Demand has weakened largely because the number of buyers from the UK and overseas has dropped sharply ever since the recession. The sterling has lost value against the euro, making investments in the Eurozone more expensive for British nationals. Global economic uncertainty and falling real estate prices in many countries have made potential investors very cautious. Also, the Cypriot government’s delay in issuing title deeds and the general lack of transparency in real estate transactions have discouraged British and Russian buyers who do not want to invest in property for which they might be unable to obtain a clear legal title as has been the case with some buyers in the past. The government is working towards amending property laws and regulating real estate transactions in order to encourage foreign investment. Mortgage rates in Cyprus are among the highest in the EU, making home loans too expensive for many and depleting demand further.

Weak demand, speculative construction, the influence of distressed Greek banks on the Cypriot banking industry as well as economic uncertainty in the UK, other European countries and in the US have led analysts to believe that prices will fall further before the real estate market bottoms out. According to a Central Bank bulletin released in December 2010, house prices dropped by 1.8% during the first three quarters of 2010. In 2009, prices had fallen by 4.1%.

The retirement and vacation home segment has been hit the hardest. Coastal towns that were popular with foreign buyers have seen sharper price falls than Nicosia and other places favoured by Cypriot buyers. Spain’s boom-and-bust property market and falling prices elsewhere are prompting potential holiday and retirement home buyers to be careful about where they invest, many of whom are beginning to look at Turkey, Bulgaria and Croatia as alternative destinations.
Cypriot banks have become more prudent about approving loans to foreigners looking to buy property in Cyprus. Apart from increasing collateral requirements, banks have also changed the terms of payment. Property investments in coastal areas are being viewed as more risky because the sharpest corrections have occurred there. All these factors make home loans harder to come by.

In Paphos and Sotira, both of which have been particularly popular with foreigners, prices have fallen as much as 20% to 30% over the past two and a half years. In Protaras and the areas west of Larnaca such as Pervolia, Kiti and Tersefanou, prices have not fallen as much.
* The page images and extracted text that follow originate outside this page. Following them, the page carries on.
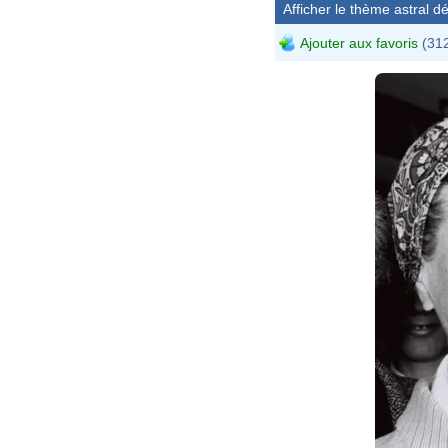
Afficher le thème astral dét
Ajouter aux favoris
(312
M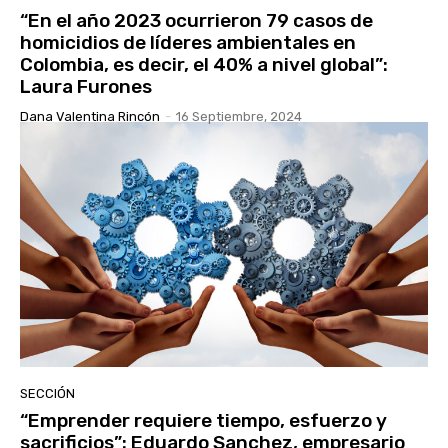
“En el año 2023 ocurrieron 79 casos de
homicidios de líderes ambientales en
Colombia, es decir, el 40% a nivel global”:
Laura Furones
Dana Valentina Rincón
-
16 Septiembre, 2024
SECCIÓN
“Emprender requiere tiempo, esfuerzo y
sacrificios”: Eduardo Sanchez, empresario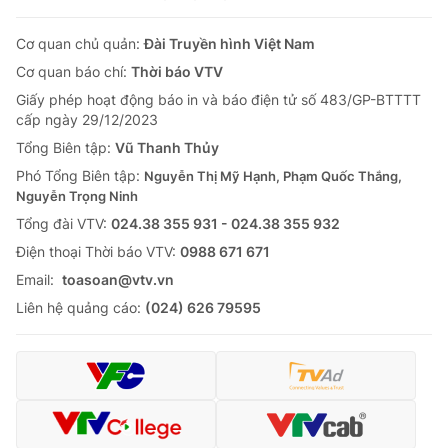
Cơ quan chủ quản:
Đài Truyền hình Việt Nam
Cơ quan báo chí:
Thời báo VTV
Giấy phép hoạt động báo in và báo điện tử số 483/GP-BTTTT
cấp ngày 29/12/2023
Tổng Biên tập:
Vũ Thanh Thủy
Phó Tổng Biên tập:
Nguyễn Thị Mỹ Hạnh, Phạm Quốc Thắng,
Nguyễn Trọng Ninh
Tổng đài VTV:
024.38 355 931 - 024.38 355 932
Ðiện thoại Thời báo VTV:
0988 671 671
Email:
toasoan@vtv.vn
Liên hệ quảng cáo:
(024) 626 79595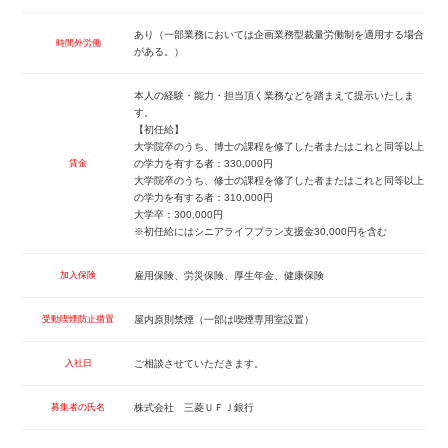
あり（一部業務においては企画業務型裁量労働制を適用する場合
時間外労働
がある。）
本人の経験・能力・担当頂く業務などを踏まえて提示いたしま
す。
【初任給】
大学院卒のうち、博士の課程を修了した者またはこれと同等以上
賃金
の学力を有する者：330,000円
大学院卒のうち、修士の課程を修了した者またはこれと同等以上
の学力を有する者：310,000円
大学卒：300,000円
※初任給にはシニアライフプラン支援金30,000円を含む
加入保険
雇用保険、労災保険、厚生年金、健康保険
受動喫煙防止措置
屋内原則禁煙（一部は喫煙専用室設置）
入社日
ご相談させていただきます。
募集者の氏名
株式会社 三菱ＵＦＪ銀行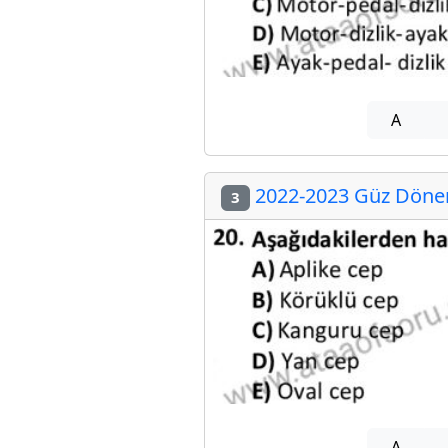
A
2022-2023 Güz Dönem
3
A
The reason is these places are popular with local buyers. Nicosia, which has seen an increase in sales, has fared better than other towns and cities.
The economy is expected to do slightly better in 2011. Analysts hope that the discovery of oil in the seabed areas will give the Cypriot economy a boost. Though Cypriot banks are fairly stable, there is some concern about the increase in non-performing loans and the exposure to Greek banks. The country’s high fiscal deficit also needs to be reined in.

Real estate recovery depends significantly on an increase in foreign investment, which in turn hinges on economic stability and growth in Cyprus and overseas as well as amendments to fiscal, property and tax laws in Cyprus.
Cyprus is still a wonderful place to live. It might be a good idea for those who want a home in Cyprus to watch the market closely and wait for prices to correct further before buying. However, risks remain and potential investors are advised to proceed with caution and with reliable legal advice.

Points to consider about property transactions:
• It’s recommended that prior to buying property, a potential buyer clarifies that the land is free of encumbrances and a clear title deed can be issued to him.
• One should always deal with a registered agent because he is bound by a national code of conduct. Non-registered agents do not have the legal authority to broker property deals.
• It’s prudent to consult a reputed, independent lawyer for guidance because real estate transactions in Cyprus are not yet standardised.
• Fees and taxes, which include stamp duty, transfer fees, VAT, application fee for permission from the Council of Ministers, legal fees, surveyor’s fees as well as mortgage fees and foreign exchange conversion costs if applicable, amount to approximately 6 to 7 percent of the sale price.
• Permission to purchase property in Cyprus must be obtained from the Council of Ministers.